Reculade sur la CFAE
S’il est une marque de fabrique (bientôt déposée ?) de la mandature en cours, il s’agit sans nul doute du «rétropédalage » ou de la franche reculade sur des dossiers importants ou délicats. Ce, malgré l’évidente bonne volonté affichée par les conseillers territoriaux impliqués dans les travaux. Ainsi, après les dossiers du ramassage des déchets, du bâchage des bennes des camions, de la réglementation sur la restauration de plage pour les hôteliers ou encore, le plus emblématique, celui du projet de délocalisation des écoles, s’ajoute la CFAE (Contribution forfaitaire annuelle des entreprises).
Le 26 septembre dernier, les élus du conseil territorial ont adopté une modification du système de calcul de la part variable de la CFAE sur la base des effectifs salariés. Une évolution saluée par le Conseil économique, social, culturel et environnemental (CESCE) mais qui, visiblement mal expliquée aux professionnels, a soulevé parmi ces derniers quelques protestations.

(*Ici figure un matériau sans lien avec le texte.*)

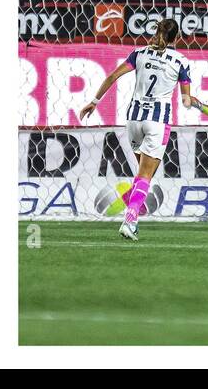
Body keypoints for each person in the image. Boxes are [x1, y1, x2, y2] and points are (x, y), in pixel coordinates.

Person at [79, 18, 195, 242]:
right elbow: (186, 100)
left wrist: (94, 101)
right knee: (145, 175)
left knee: (142, 174)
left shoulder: (139, 53)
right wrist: (197, 103)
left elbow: (113, 75)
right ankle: (129, 220)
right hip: (157, 122)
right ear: (177, 38)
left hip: (133, 120)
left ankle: (132, 216)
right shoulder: (181, 61)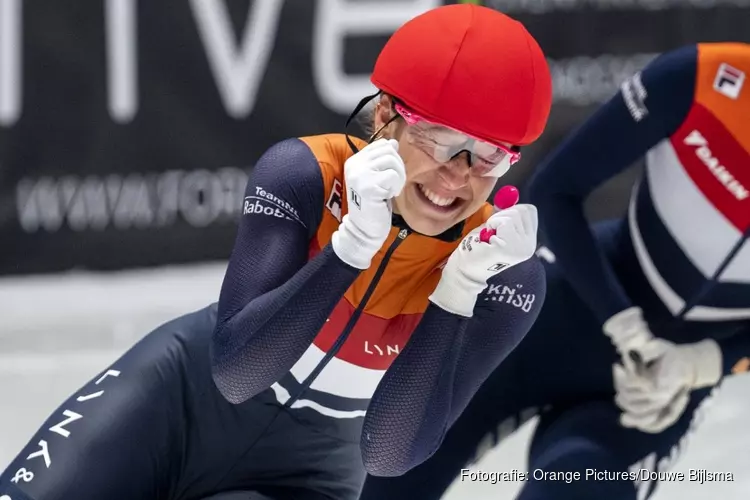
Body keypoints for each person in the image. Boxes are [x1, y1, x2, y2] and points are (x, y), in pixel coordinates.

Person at [0, 4, 553, 500]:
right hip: (176, 405)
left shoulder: (503, 273)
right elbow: (237, 375)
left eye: (488, 156)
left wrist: (456, 293)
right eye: (440, 138)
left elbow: (390, 454)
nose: (455, 177)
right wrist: (351, 246)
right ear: (386, 113)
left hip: (304, 476)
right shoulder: (305, 173)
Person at [358, 41, 750, 500]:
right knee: (398, 465)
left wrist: (703, 365)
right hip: (577, 303)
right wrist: (625, 325)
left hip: (655, 391)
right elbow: (556, 190)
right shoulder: (706, 77)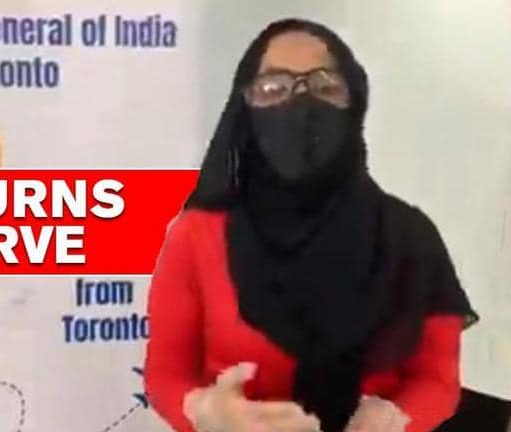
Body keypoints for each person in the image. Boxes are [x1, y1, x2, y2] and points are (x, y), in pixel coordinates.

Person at [143, 18, 478, 432]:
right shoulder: (197, 234)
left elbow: (437, 381)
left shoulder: (409, 237)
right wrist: (203, 411)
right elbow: (165, 374)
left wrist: (394, 417)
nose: (301, 105)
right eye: (274, 87)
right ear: (245, 107)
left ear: (354, 102)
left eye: (324, 85)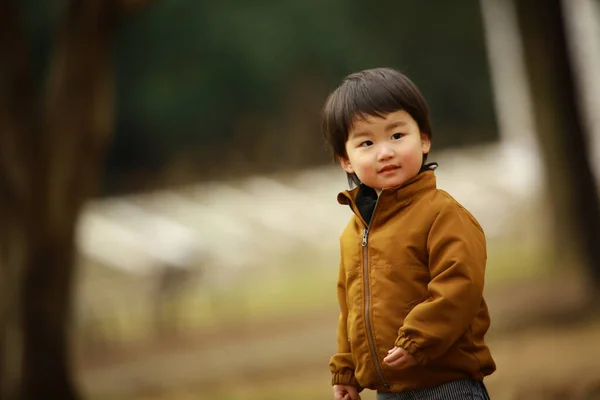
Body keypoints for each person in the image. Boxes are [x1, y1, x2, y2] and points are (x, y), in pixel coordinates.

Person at [322, 68, 496, 400]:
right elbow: (352, 310)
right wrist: (345, 370)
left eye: (397, 136)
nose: (385, 152)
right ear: (346, 159)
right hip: (388, 390)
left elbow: (460, 286)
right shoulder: (355, 232)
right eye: (367, 142)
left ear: (424, 138)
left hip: (447, 385)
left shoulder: (442, 214)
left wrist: (418, 340)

Le président de la Collectivité propose donc de « rester sur ce qui fonctionnait à l’origine ». Alexandra Questel remarque que « pas mal de professionnels n’ont, en effet, pas compris le fonctionnement » de cette modification de la CFAE. « On a voté un code et on revient en arrière, c’est dommage », regrette l’élue de Saint-Barth d’Abord.
Pour sa part, Maxime Desouches s’interroge sur le fait que « de nombreux points qui concernent le code des contributions ne sont toujours pas arrivés en conseil territorial ». Il cite notamment « deux questions sur deux établissements de Saint-Jean qui ne respectent pas les règles d’urbanisme ». Le président lui répond que ces dossiers sont en cours de traitement.